» DIRECTIONS
Return the lines below in which the string "after" occurs.

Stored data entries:
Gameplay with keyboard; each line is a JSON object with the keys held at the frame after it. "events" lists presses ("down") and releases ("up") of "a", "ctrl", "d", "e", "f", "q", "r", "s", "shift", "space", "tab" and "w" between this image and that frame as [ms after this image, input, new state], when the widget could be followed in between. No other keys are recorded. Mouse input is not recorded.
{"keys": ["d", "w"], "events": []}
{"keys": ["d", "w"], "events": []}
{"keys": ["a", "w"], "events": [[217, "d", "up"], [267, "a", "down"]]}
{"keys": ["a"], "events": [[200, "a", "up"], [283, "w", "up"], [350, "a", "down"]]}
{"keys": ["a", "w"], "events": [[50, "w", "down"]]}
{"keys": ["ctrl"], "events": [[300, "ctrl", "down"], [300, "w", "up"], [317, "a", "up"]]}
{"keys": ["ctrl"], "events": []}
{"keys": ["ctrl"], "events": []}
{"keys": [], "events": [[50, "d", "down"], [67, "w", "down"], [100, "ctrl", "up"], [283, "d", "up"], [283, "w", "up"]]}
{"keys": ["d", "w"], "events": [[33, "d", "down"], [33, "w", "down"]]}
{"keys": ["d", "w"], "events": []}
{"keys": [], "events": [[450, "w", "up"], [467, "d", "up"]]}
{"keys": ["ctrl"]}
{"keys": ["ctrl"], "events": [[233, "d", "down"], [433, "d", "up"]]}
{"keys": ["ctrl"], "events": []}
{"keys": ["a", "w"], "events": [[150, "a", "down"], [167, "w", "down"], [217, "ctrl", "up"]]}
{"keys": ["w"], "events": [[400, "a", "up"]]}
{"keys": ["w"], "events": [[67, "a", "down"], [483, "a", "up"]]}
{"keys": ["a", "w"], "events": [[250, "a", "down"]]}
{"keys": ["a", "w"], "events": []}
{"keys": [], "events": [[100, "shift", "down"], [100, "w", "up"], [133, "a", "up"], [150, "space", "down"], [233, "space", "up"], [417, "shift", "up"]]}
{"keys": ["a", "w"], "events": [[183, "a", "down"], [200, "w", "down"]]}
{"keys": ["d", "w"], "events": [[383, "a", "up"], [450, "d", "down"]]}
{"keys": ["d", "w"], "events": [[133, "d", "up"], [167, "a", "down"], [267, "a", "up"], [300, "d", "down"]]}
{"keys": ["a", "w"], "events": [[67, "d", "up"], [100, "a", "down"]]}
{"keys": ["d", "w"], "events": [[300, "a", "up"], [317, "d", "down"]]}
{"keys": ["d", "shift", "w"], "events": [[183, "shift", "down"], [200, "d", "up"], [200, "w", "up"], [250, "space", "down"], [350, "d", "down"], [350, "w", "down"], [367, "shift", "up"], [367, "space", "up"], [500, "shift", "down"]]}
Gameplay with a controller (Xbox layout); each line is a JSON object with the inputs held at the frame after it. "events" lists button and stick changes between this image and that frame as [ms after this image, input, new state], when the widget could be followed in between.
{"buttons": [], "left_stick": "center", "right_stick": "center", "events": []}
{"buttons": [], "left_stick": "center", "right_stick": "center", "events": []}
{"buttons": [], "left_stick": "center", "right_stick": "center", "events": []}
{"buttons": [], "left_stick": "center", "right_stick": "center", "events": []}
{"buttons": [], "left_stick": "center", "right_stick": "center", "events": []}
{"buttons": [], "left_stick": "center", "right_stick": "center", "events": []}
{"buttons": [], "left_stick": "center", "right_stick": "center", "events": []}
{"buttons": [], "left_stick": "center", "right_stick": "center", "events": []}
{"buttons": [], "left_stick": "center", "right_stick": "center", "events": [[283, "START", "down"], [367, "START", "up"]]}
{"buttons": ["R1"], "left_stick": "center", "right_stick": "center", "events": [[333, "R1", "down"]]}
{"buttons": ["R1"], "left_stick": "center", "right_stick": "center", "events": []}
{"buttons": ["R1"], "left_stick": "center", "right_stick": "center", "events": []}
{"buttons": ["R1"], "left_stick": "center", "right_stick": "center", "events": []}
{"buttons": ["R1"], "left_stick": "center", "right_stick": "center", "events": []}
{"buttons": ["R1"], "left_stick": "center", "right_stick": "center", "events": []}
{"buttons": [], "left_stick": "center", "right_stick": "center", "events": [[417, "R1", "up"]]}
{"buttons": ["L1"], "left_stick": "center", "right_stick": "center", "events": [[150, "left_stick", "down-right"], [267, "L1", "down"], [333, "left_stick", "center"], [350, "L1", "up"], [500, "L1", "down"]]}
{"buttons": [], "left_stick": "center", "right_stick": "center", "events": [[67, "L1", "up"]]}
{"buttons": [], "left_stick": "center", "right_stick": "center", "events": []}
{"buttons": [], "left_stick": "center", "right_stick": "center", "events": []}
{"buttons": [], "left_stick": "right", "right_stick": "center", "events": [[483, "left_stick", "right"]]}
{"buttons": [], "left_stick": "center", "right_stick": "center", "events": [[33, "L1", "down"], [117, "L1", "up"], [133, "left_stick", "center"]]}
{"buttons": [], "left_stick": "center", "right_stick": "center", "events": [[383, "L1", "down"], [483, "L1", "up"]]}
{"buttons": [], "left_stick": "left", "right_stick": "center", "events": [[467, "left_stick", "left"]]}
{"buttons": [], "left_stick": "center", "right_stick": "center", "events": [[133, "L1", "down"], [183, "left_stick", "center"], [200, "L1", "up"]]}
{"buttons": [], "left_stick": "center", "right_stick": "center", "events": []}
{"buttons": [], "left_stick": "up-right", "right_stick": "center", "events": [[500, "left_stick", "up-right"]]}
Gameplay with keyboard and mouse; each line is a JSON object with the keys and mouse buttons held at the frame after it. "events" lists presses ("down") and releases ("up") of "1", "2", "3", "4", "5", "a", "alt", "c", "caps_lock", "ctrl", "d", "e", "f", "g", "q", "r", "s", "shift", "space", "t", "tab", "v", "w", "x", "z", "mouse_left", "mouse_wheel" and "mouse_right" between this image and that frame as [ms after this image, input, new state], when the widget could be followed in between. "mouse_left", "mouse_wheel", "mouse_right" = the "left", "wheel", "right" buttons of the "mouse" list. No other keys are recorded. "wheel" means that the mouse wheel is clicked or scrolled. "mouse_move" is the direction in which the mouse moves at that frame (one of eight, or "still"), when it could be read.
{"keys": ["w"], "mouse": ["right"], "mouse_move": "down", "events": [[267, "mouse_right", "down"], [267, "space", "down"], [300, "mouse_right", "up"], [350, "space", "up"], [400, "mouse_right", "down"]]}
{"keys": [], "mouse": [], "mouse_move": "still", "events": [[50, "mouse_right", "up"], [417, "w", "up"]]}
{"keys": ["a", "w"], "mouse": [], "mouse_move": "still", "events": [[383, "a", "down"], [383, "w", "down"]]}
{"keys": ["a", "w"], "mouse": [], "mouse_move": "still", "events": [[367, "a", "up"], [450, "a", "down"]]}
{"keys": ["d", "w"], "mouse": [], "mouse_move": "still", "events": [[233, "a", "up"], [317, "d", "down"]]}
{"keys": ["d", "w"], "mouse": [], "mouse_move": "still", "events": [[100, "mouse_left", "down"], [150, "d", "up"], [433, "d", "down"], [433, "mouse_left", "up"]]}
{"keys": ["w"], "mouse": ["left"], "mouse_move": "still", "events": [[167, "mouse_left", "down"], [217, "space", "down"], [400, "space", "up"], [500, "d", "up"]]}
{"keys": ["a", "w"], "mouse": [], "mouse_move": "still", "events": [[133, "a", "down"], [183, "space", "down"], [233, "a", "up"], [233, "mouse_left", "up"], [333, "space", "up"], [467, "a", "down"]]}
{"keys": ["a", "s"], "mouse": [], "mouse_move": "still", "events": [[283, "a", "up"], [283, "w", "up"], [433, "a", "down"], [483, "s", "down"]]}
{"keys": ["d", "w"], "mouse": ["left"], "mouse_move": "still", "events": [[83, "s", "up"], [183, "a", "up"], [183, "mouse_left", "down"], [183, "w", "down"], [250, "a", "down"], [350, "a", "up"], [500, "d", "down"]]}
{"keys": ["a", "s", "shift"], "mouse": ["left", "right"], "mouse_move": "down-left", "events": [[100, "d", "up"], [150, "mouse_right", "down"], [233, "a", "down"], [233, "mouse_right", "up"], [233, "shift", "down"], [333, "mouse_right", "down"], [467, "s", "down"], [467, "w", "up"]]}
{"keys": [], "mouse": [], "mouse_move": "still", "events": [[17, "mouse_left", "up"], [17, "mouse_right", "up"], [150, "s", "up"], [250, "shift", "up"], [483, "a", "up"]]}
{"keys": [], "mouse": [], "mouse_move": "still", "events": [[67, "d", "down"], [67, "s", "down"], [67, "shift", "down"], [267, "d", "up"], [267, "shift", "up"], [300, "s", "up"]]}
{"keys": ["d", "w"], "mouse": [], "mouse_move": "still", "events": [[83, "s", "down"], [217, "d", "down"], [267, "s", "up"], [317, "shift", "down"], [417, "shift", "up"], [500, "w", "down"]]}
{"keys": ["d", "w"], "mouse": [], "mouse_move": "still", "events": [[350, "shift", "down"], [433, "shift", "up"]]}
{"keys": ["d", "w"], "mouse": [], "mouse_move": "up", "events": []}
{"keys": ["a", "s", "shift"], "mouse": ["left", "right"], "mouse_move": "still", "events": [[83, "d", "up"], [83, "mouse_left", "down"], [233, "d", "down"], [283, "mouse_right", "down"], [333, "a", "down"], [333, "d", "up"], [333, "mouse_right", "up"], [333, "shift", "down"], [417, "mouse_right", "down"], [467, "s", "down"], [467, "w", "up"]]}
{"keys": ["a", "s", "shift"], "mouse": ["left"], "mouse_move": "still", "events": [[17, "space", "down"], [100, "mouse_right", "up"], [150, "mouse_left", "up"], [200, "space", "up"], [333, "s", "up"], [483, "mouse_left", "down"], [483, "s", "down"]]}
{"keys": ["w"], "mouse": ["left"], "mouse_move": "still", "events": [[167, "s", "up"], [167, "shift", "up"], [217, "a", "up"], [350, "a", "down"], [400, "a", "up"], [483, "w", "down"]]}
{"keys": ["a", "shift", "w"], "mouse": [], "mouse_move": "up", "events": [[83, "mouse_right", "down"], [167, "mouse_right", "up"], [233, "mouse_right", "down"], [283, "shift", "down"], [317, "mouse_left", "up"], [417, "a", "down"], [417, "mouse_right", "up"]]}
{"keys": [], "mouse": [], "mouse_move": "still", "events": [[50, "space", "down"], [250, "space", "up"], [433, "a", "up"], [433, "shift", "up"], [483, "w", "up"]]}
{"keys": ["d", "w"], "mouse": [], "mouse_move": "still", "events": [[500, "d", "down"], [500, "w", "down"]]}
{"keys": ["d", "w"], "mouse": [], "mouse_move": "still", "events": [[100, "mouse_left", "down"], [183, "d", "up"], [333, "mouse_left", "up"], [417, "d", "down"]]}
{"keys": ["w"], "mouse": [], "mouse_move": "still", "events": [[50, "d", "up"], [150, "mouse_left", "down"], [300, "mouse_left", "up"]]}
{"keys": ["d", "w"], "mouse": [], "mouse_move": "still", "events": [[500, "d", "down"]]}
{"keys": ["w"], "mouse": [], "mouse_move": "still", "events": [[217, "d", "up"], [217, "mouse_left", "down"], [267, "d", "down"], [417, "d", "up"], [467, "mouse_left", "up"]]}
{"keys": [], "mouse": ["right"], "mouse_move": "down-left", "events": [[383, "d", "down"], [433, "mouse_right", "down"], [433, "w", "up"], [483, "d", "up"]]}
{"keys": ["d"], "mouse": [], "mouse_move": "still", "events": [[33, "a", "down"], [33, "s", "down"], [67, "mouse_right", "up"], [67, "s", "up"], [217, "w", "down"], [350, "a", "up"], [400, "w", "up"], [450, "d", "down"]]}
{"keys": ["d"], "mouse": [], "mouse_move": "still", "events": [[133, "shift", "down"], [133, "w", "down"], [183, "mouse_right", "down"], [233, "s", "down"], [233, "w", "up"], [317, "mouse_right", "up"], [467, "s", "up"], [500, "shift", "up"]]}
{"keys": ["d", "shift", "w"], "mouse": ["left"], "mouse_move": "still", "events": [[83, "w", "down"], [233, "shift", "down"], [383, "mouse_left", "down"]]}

» RESULT FOR THIS EXERCISE
Gameplay with keyboard; each line is a JSON object with the keys held at the frame after it. "events" lists presses ("down") and releases ("up") of "a", "ctrl", "d", "e", "f", "q", "r", "s", "shift", "space", "tab" and "w" between this image and that frame as [ms after this image, input, new state], when the widget could be followed in between. No other keys are recorded. Mouse input is not recorded.
Gameplay with a controller (Xbox layout); each line is a JSON object with the inputs held at the frame after it. "events" lists button and stick changes between this image and that frame as [ms after this image, input, new state], when the widget could be followed in between.
Gameplay with keyboard and mouse; each line is a JSON object with the keys and mouse buttons held at the frame after it. "events" lists presses ("down") and releases ("up") of "1", "2", "3", "4", "5", "a", "alt", "c", "caps_lock", "ctrl", "d", "e", "f", "g", "q", "r", "s", "shift", "space", "t", "tab", "v", "w", "x", "z", "mouse_left", "mouse_wheel" and "mouse_right" between this image and that frame as [ms after this image, input, new state], when the widget could be followed in between. "mouse_left", "mouse_wheel", "mouse_right" = the "left", "wheel", "right" buttons of the "mouse" list. No other keys are recorded. "wheel" means that the mouse wheel is clicked or scrolled. "mouse_move" is the direction in which the mouse moves at that frame (one of eight, or "still"), when it could be read.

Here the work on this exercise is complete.